I rarely invest in commodity businesses like oil companies but when I do I only invest when the downside is limited and the price is right. In the case of Exxon Mobil (NYSE:XOM), I would consider adding a small speculative position to my portfolio if the price of oil was trading at about $60 per barrel. The position in Exxon Mobil would be initiated at a price of about $55 per share assuming that oil was trading at an estimated fair value (based on supply and demand) of about $60 per barrel. I would gamble that Exxon Mobil stock would double in about three years. However, I do very little gambling in my portfolio. I prefer to invest in high quality businesses possessing strong competitive advantages that are selling at attractive prices.
Thesis & Catalyst For Exxon Mobil Corporation
Exxon Mobil is an excellent oil company but oil companies are not excellent businesses. Oil companies are a commodity business where earnings are tied to the price of oil. It is my belief that oil prices are unpredictable and therefore the earnings of oil companies such as Exxon Mobil are unpredictable as well. I value predictability of earnings when selecting stocks for my portfolio. Without predictable earnings, it is almost impossible to determine the value of a stock. Therefore, buying stock in commodity businesses such as Exxon Mobil should be regarded as speculative in nature.

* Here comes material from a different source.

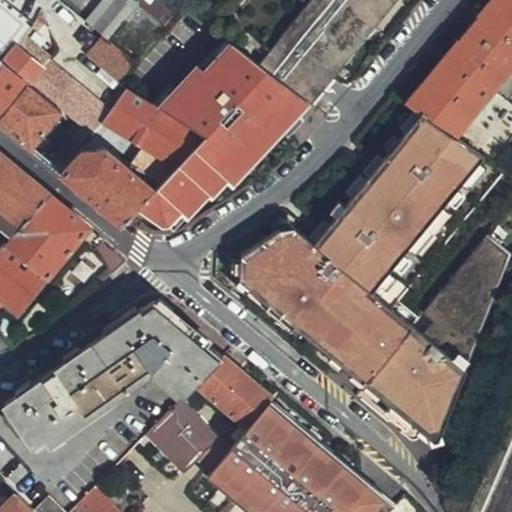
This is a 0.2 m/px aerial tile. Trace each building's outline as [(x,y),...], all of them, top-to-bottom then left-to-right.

Occasionally, when the situation warrants action, I will add a small speculative position in a commodity business to my portfolio. For instance, I may speculate in a commodity business if the underlying commodity is selling at an attractive price relative to the average world cost of production or the conservatively estimated fair value of the commodity based on supply/demand factors. In the case of oil, the average world cost of production is about $30 per barrel and the fair value based on supply and demand factors is in the range of $55 to $65 per barrel. As I write this article, the price of oil is about $95 per barrel and the share price of Exxon Mobil is about $91.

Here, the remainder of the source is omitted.